* _READING TEXT_

The new Tomb Raider adapts the game in a surprisingly honest way

And Alicia Vikander’s best efforts raise this origin story above Indiana Jones in hotpants. Well, almost.

Alicia Vikander in Tomb Raider

The problem with adapting video games to the silver screen — particularly super-iconic ones from two or three decades ago — is that they’re video games. In its infancy, the medium didn’t allow for much narrative, so you got a couple of lines in the manual or at the start screen to give you a so-called sense of purpose. As technology progressed, so did storytelling, but very often film informed video game narratives heavily. That puts the makers of a Tomb Raider feature film in an almost unwinnable situation: how do you make an interesting movie from a premise that’s basically Indiana Jones in hotpants without actually going out and making Indiana Jones in hotpants?

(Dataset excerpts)
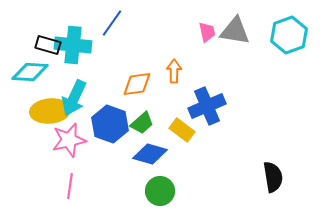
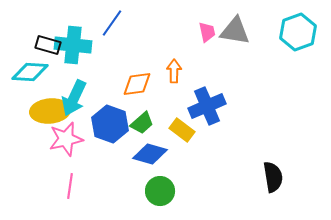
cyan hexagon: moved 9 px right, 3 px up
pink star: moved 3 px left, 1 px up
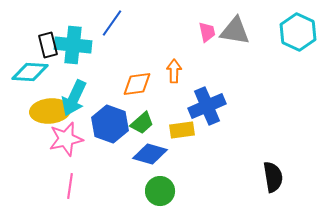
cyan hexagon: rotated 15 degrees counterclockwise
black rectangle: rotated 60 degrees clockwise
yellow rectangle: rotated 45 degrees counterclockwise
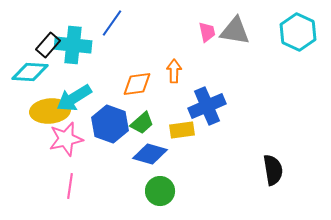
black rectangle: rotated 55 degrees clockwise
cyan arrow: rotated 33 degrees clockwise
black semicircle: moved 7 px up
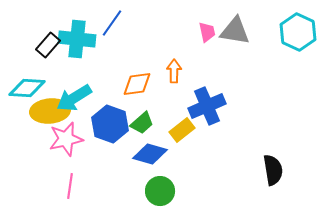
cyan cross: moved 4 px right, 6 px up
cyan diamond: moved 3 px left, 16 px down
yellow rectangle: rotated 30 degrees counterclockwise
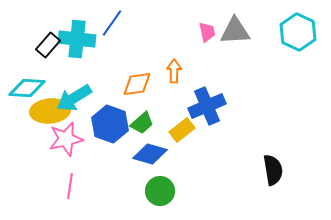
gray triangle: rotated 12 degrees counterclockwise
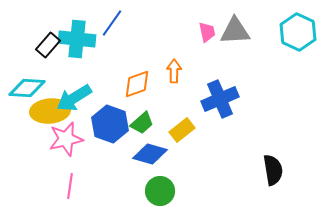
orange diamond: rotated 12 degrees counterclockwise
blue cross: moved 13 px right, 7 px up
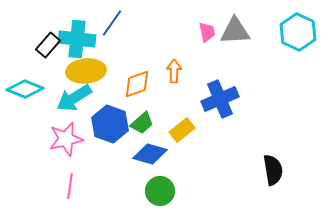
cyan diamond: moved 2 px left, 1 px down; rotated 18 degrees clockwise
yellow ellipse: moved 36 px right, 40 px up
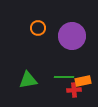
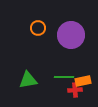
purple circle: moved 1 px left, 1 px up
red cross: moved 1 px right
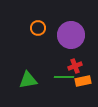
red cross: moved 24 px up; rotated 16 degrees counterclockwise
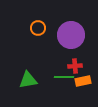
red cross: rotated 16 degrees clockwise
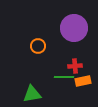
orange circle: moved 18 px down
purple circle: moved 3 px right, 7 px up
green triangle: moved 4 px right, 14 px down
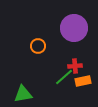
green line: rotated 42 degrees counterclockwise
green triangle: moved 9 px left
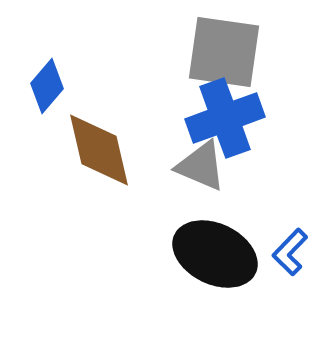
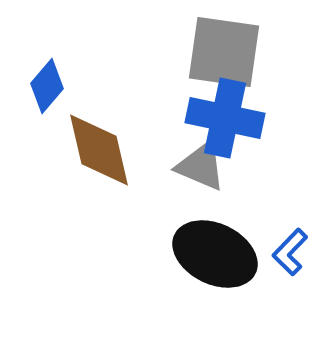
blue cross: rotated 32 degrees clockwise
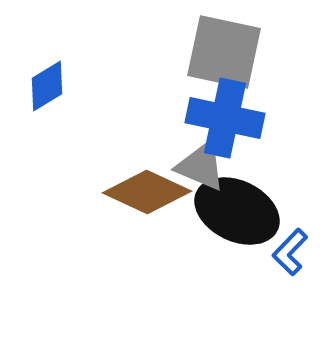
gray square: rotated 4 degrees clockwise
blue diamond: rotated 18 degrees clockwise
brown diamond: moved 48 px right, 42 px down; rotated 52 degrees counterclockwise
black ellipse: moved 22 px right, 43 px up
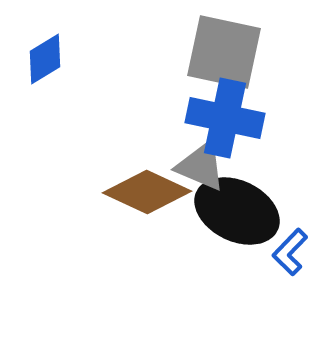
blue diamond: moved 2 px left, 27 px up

* _THE EXERCISE_
Transcribe the Tomb Raider review from "Alicia Vikander in" to "Jones in hotpants?". The records aren't needed for anything here.

* _TASK OUTPUT_
Alicia Vikander in Tomb Raider

The problem with adapting video games to the silver screen — particularly super-iconic ones from two or three decades ago — is that they’re video games. In its infancy, the medium didn’t allow for much narrative, so you got a couple of lines in the manual or at the start screen to give you a so-called sense of purpose. As technology progressed, so did storytelling, but very often film informed video game narratives heavily. That puts the makers of a Tomb Raider feature film in an almost unwinnable situation: how do you make an interesting movie from a premise that’s basically Indiana Jones in hotpants without actually going out and making Indiana Jones in hotpants?